Since the Republicans are not attempting to deceive the public and other politicians by ramming down their throats that fraudulent scheme, obviously there is no rational (emphasis - rational) reason for them to resign because they oppose. Do you understand that difference? Oh, I forgot that you are a democrat, and that truth and facts definitely confuse and frustrate you.

In your denial of reality existence, you actually seem to be convinced that Barack Obama can extend medical coverage to an additional 40 million patients, and still manage to reduce the cost to the taxpayers below current levels. What were the projected costs to implement any major government new social programs, such as Medicare, Medicaid, and Social Security, and what were the actual costs at time of implementation? Have those costs mushroomed dramatically since those programs were introduced? I wouldn’t be surprised that a team of white coat clad paramedics would soon be coming with a straightjacket to take you away to a retirement home in the suburbs.                                                                                                                                                

Maybe it might be worthwhile during your residence at that mental rehabilitation institution for you to pursue an education, and thereby actually learn how to correctly spell your fantasy words (“Repulicans, enjoing, benefts, helaht, agaist, and WInger) which you have used to convey your inhibited level of education. But don’t worry too much - the inability to pay attention to detail is rampant throughout the obamabo(ugh)t throng.

But to your credit, it sure appears as though you have somehow managed to tune in to Fox News and a few conservative talk radio programs. That accomplishment might facilitate your salvation!

By the way - Republicans, being the naturally generous individuals that they are, will gladly be willing to teach democrats how to fly kites after the 2010 and 2012 elections.


Posted By: gvillagran3 (October 9, 2009 at 12:18 PM)

Davole.

In all your long rant.... You did not put ONE SINGLE solution to the problem of fixing health care program !!!!

As for all your conditions to Democrats in order for Republicans to come arround to sign the plan... I just have to observations my friend.

1) Republicans can go fly a kite for all we care.  As the old saying goes... Republicans? We don't need no stinking Republicans.

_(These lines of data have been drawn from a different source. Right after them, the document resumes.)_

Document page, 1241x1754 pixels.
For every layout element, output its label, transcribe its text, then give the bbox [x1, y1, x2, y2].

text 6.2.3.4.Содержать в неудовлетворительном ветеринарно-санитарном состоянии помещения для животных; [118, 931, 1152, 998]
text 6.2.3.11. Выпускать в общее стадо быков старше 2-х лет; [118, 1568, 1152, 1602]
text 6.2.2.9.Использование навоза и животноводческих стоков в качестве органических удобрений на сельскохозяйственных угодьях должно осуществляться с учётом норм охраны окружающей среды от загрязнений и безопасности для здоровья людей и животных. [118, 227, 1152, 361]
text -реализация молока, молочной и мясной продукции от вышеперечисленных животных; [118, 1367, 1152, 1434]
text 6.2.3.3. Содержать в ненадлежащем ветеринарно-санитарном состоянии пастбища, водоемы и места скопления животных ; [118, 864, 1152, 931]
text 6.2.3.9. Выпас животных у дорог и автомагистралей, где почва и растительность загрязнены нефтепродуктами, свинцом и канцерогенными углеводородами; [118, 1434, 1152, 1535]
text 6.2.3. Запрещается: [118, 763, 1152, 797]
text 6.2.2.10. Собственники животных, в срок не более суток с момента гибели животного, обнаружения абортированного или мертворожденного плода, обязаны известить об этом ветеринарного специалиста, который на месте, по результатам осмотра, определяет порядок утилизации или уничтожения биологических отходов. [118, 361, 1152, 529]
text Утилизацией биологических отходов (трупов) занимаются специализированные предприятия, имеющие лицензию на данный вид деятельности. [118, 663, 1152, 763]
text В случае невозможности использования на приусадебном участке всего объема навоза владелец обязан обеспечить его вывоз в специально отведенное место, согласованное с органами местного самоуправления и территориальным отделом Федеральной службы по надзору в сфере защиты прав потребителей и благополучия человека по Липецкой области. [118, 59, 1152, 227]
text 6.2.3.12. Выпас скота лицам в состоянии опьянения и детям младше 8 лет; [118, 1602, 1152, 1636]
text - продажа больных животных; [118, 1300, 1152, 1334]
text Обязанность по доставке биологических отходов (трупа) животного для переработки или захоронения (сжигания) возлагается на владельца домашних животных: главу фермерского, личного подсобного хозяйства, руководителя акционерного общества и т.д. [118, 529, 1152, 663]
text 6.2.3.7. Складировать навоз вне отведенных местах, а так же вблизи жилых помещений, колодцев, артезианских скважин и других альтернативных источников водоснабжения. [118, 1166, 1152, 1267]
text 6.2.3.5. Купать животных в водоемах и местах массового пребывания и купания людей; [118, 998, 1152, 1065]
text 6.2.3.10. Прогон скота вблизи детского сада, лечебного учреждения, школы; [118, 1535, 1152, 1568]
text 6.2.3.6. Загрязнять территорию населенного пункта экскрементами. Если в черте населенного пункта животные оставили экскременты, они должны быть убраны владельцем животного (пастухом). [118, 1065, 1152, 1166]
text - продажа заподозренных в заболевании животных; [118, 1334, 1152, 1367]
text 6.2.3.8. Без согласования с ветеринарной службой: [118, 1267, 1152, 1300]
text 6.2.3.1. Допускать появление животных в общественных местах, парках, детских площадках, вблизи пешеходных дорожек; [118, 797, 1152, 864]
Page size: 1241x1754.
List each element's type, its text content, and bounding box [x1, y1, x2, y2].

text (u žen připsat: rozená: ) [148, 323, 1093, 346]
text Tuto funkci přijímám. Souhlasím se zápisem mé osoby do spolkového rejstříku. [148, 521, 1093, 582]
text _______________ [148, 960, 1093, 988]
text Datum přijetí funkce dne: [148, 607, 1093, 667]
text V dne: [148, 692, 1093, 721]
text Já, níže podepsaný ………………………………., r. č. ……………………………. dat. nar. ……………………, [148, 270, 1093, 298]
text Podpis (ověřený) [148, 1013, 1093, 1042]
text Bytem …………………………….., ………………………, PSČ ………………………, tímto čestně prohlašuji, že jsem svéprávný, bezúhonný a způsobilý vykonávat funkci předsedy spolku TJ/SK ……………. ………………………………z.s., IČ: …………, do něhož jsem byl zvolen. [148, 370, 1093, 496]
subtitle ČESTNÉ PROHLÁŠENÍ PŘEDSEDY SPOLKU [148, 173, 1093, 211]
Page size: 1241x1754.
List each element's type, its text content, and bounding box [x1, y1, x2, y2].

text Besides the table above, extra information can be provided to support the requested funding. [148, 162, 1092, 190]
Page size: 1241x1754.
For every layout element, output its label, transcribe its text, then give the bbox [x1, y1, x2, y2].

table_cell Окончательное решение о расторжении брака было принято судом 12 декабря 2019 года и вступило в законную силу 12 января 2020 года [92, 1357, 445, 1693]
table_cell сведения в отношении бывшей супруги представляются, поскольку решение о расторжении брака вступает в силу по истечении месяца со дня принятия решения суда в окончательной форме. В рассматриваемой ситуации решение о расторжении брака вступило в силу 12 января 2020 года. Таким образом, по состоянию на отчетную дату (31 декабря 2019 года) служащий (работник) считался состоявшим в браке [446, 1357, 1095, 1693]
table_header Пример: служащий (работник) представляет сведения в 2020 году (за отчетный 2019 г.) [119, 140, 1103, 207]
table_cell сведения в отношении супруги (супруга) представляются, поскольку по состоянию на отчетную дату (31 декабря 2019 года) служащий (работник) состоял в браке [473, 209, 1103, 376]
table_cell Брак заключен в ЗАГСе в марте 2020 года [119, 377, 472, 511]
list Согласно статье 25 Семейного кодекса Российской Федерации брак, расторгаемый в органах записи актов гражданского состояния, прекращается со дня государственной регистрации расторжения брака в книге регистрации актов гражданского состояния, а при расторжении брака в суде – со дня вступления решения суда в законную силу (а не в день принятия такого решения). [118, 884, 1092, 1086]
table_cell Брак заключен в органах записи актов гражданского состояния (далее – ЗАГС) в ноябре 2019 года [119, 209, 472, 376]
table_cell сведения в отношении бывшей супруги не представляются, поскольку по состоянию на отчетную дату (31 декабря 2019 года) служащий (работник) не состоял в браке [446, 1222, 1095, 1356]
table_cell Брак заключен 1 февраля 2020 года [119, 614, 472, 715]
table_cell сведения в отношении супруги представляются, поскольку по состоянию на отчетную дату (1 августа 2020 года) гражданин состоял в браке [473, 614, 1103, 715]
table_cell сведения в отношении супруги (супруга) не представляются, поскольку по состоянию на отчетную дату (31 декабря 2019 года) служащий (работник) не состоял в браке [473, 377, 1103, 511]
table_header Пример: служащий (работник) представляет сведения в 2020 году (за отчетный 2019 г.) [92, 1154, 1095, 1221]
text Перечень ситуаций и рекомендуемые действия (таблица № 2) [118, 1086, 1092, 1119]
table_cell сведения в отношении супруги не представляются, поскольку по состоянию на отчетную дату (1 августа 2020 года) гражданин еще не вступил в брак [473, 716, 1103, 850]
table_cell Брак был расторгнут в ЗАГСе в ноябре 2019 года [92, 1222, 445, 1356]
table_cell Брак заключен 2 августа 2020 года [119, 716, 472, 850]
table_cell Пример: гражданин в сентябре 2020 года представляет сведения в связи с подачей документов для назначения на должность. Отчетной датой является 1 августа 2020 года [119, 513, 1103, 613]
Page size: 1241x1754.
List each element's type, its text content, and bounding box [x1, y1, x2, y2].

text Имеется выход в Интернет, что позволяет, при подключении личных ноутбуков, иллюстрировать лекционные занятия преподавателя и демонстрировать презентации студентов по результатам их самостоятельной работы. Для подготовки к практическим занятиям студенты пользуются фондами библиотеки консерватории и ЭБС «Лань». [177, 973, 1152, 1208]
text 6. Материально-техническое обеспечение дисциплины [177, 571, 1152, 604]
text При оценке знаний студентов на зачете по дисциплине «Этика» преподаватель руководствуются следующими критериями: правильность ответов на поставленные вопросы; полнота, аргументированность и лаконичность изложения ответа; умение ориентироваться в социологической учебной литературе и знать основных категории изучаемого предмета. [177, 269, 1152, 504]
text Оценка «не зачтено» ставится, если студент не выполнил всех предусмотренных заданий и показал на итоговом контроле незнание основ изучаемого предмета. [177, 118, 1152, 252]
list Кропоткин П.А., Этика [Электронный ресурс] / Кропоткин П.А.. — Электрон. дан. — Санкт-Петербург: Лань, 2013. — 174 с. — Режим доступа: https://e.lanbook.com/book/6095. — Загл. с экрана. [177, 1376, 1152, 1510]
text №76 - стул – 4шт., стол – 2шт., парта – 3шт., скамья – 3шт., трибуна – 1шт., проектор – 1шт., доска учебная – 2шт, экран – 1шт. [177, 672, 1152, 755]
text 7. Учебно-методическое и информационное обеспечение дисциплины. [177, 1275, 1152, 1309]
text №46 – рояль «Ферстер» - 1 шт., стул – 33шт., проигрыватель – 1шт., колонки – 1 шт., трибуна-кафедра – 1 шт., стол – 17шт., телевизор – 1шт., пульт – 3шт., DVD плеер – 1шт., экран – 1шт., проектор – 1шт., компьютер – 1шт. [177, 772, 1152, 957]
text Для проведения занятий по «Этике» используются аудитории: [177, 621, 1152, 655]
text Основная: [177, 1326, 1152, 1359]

We'll see you on election day when the bill has passed , and Americans are the beneficiaries of universal health care.... And the Repulicans were AWOL at the signing ceremony.

2) Since you have all these conditions for Democrats , let me propose a few of  my conditions to Republicans, is only fair don't you think... And kind of make a deal out of it ?

A) If the bill passes, and health care sky rocketing costs start to go down.. Every Republican that voted against it should resign.

B) If the bill passes , and Americans start enjoing the benefts of having helaht care insurance even if they are unemployed, or with a pre-existing condition.... Every Republican that voted agaist the plan should resign.

C) If the bill passes and not one single elderly person is killed by a death panel, or have their Medicare cut, or a rise in taxes, or trown to jail, or illegal aliens included, and abortions included in the insurance, etc, etc, etc..... Every IDIOT Right WInger,  talk hosts show on Fox, radio hosts, and GOP politicians  Should come out and make a public apology, resign, and in the case of Fox admit that they are nothing but a GOP echo machine that dedicates their shows to promote scare B.S. tactics.

D) If as planed,  the bill reduces our deficits every single politician in  the Republican party should declare that they have no idea how to reduce any deficits , never have done it, and never will.... Then promise to make Sarah Palin run for President, and have Rush Limbaugh as her choice for VP. .... Let's settle once and for all how "popular" the Right Wing truly is in America shall we?

So what do you say? ......  If the Democrats do all the things you proposed , then the Republicans will do all the things I proposed ....... Do we have a deal?